Except they don’t die.

---

Keller is the first to go.

His lawyer (which if you say it right sounds like lover), Tobias Beecher, comes in one afternoon, all upbeat and makes a show of telling Keller in front of LoPresti and Schillnger (she’s not sure what that’s about but she’s always figured there was bad blood) that he got Keller off of death row.

Two hours later and Keller’s getting his stuff together and waiting for them to come move him to Unit B.

“Did you do it?” She asks, watching him move about his cell, feeling a bit like she’s losing a friend.

“Now why would I tell you that?” He asks, like she’s trapping him and he’s fifteen steps ahead of her.

“It doesn’t really matter now. Even if you did they can’t charge you twice. Double jeopardy.” He remains unfazed. “So did you do it?”

“You’re in here for what?” One of the things she’s learned about Keller is he’s a master at turning the focus off of himself and on to someone else. “Blowing up daddy wasn’t it?”

She answers, only to see where he’s going with this, “Yes.”

“Did you do that?”

“No,” she lies, same old story.

“Yet you got convicted of it. And you know there’s plenty of reasons for you to do it. Maybe he started making nighttime visits to your bedroom; maybe he beat your mother.” She keeps her eyes level, doesn’t let him see her flinch. “Of course maybe you just don’t want to admit to doing it. Not because it’ll get you in trouble with the cops or any of that bullshit. Maybe you don’t want to admit it to yourself. Maybe you’re ashamed.”

He lets the silence filter through the cell block. It’s just the two of them at the moment with Cyril gone for ECT and Hoyt passed out in bed.

“So no, I didn’t do it.”

---

Hoyt gets ruled insane and transferred out to the psych ward right around the time Cyril starts talking about this special ECT treatment he’ll be receiving and she knows what’s up the night Ryan spends the night in his brother’s cell and one of the CO’s takes notes.
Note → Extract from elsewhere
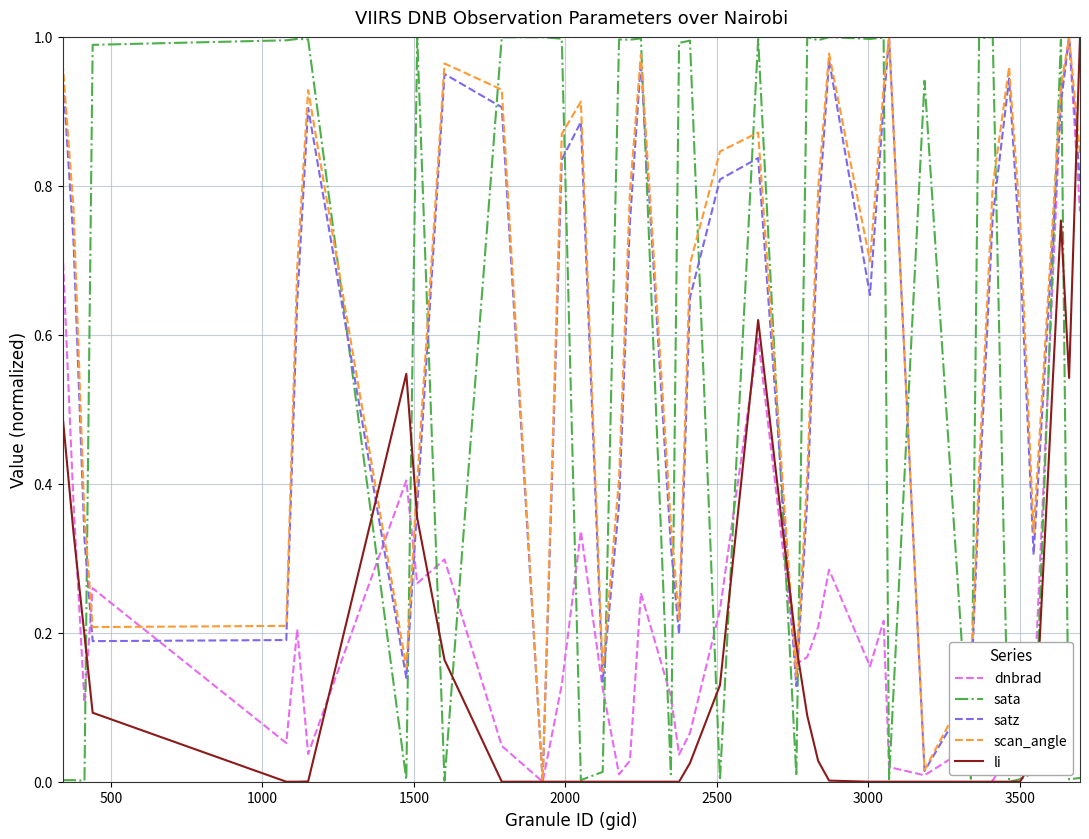

What are all the series names shown in the legend?

dnbrad, sata, satz, scan_angle, li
She thinks it’s better that Cyril doesn’t know what’s about to happen. If it’s better if the world just goes black and you’re completely blindsided.
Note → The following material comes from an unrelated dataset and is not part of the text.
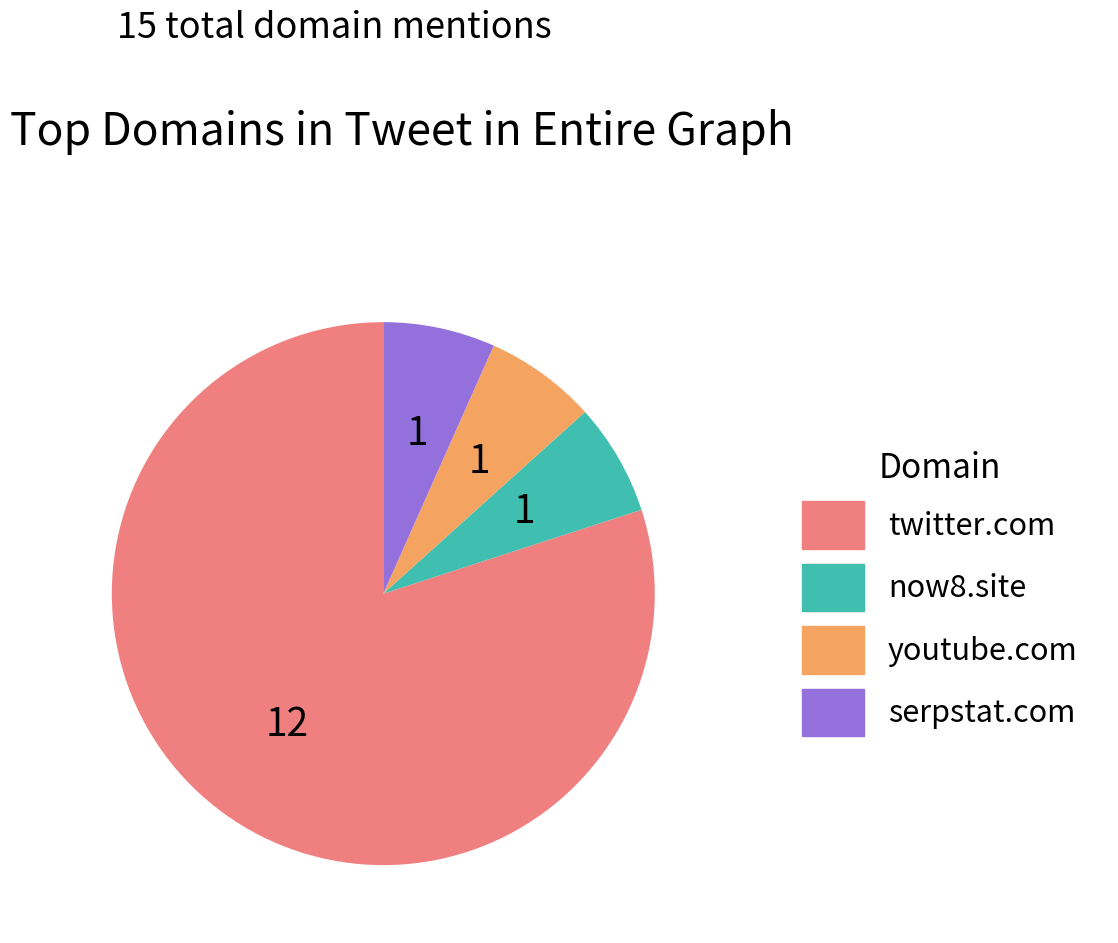

Which category has the biggest portion of the pie?

twitter.com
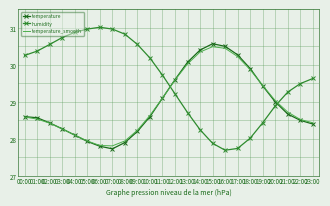

Is the value of humidity at 00:00 greater than the value of temperature at 09:00?

Yes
At least it would cut out the waiting part.

But Cyril comes back to his cell the next day, courtesy of a stay of execution and none the wiser for it.

---

The second time he’s not so lucky. The second time he doesn’t come back. His things are collected and people shuffle in and out for an hour or so and then it’s complete silence. She’d give anything for Hoyt’s muttering or Cyril’s nonsense babbling or Keller’s snarky remarks.

She’d give anything not to be alone.